By Mikaella Alvarez


“So what are you guys?” my friend asked me as he sat down next me in lecture. He knew this guy, and I didn’t think much of our status until that moment.

I also didn’t realize how uncomfortable I felt until my heart began racing and all my blood rushed to my face. Then I said in an almost nervous fit, “We’re dating.”

Dating. I cringed when I said that. I began to think I used the wrong word. I was technically seeing this guy, but I wasn’t necessarily trying to dive into anything serious. It felt more like a go-with-the-flow type of thing. I didn’t think we were actually dating.

I like to think my vocabulary is quite large with all the words I was exposed to in high school. I used “pugnacious” to describe a rowdy friend or “crony” to harshly describe an acquaintance, but very rarely do I dare use the word “dating” to describe any of my romantic affairs.

This entire generation has managed to completely avoid the word “dating” by putting meaning behind other words to demonstrate their attraction to another human being. I’m not the exception.

“Talking” has gone from the dictionary definition of engaging in speech to “we’re interested in one another, but we have no idea where the hell this is going.” “Hooking up” was created to demonstrate a clear physical attraction to one another to the point where some sort of physical connection has occurred or will in the future. Even the word “college” in itself has gone from an educational institution to a place to seek out people who fill these categories.

We have all heard these words, but it appears “dating” has become a rare thing to say in this day and age.

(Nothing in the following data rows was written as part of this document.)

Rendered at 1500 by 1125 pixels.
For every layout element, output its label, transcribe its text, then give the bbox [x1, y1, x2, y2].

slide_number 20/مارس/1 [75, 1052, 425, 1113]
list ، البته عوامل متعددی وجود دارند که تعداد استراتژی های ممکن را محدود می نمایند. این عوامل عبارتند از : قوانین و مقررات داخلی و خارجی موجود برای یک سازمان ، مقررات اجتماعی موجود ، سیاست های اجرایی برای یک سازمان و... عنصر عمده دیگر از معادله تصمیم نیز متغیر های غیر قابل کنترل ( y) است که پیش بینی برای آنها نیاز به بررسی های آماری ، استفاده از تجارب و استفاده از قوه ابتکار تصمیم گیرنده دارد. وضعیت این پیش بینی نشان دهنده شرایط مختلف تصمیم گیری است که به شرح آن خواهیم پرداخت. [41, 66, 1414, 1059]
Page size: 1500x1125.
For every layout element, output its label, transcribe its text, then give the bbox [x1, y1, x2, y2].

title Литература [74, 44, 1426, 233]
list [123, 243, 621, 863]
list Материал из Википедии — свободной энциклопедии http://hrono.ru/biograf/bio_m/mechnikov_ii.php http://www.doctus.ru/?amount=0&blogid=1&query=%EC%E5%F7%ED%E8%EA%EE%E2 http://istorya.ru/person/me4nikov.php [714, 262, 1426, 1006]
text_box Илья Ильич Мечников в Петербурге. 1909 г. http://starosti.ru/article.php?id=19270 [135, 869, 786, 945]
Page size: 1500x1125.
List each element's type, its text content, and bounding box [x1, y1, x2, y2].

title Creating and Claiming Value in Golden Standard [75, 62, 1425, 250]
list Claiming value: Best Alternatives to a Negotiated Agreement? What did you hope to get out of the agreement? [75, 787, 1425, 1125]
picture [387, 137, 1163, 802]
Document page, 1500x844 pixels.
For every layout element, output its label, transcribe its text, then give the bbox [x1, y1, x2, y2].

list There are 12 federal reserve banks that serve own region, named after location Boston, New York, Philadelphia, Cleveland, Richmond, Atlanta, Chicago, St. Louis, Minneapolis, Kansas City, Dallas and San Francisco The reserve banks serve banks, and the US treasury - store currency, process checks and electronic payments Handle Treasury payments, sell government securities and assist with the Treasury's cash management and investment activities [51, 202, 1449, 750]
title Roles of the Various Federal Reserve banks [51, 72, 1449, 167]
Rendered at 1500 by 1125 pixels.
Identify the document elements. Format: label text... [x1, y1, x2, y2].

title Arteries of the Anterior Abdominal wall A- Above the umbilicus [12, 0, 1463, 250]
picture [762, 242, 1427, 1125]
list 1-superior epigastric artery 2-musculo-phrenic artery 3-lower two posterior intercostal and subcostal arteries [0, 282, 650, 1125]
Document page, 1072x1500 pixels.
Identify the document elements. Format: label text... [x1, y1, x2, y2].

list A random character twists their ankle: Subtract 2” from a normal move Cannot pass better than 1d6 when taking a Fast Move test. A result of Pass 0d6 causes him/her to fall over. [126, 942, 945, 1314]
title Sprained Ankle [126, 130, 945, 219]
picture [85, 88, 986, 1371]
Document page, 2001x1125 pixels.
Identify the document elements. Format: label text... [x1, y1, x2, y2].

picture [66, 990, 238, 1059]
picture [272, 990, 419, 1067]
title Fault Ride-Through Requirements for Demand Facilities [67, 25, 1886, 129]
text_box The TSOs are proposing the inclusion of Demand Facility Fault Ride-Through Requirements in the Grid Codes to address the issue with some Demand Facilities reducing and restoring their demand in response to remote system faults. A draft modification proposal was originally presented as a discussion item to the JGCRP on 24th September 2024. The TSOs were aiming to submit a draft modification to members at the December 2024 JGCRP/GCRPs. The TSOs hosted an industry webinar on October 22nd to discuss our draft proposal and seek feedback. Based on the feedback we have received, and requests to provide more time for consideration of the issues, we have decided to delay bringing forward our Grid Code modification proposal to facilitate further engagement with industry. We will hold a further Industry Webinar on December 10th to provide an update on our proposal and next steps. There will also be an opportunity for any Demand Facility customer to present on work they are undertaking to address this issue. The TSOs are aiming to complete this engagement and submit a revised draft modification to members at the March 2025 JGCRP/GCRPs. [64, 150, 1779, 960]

I began to think of people that were actually dating in college. I heard of the classic situation of a girl and a boy interested in one another, but only physically. In Hilliard Plaza, you’ll hear the boy talking about how this girl is insanely attractive, but nothing more. In the Joe, you’ll start talking to a friend about how she’s texting a guy, but how that’s pretty much all they do. There’s no substance to these conversations. There’s no actual connection that these fabricated “relationships” have. From a general standpoint, there’s nothing there — an imagination of something more than friends, as I like to think of it.

Through each encounter, we are seemingly doing more harm than good. We would rather be vague about one another than have to face our feelings. We would rather kiss someone goodbye than welcome them hello with all the opportunities they offer. Dating in this generation is difficult, especially when you’re a hopeless romantic. When you’re a hopeless romantic, you’re thrown into a culture where being in a relationship is seemingly worse than pneumonia. We would rather move on from person to person than settle with someone who we found a personal connection with. Are we that scared of feelings that we avoid falling in love? Is this generation seriously that terrified of commitment to the point that the only thing we really commit to is a Netflix series?

Of course, there are couples that do make it through the fray, but I’ve heard of several instances where someone always seems to get hurt in these “talking” or “hooking up” phases. There have been many times where my girlfriends and I have sat in a room and became extremely frustrated over our generation’s dating culture. Our approach hasn’t been to tell someone how we feel or change something in the way we date. Rather, we move to someone else who is just as toxic for us as the last person was. Again, we would rather move on from person to person instead of making a change in our culture.

I propose a change. If we’re so frustrated by this tainted dating culture, why can’t we change it? Why can’t we as progressive college students change the dating culture? We are becoming adults, if not already, so shouldn’t we have more adult-like relationships? Maybe we should actually try going out on dates. Maybe we should be open to the possibilities of something happening before we get ourselves hurt again.

Maybe we should set aside the “talking,” leave behind the casual “hooking up” and dive into dating.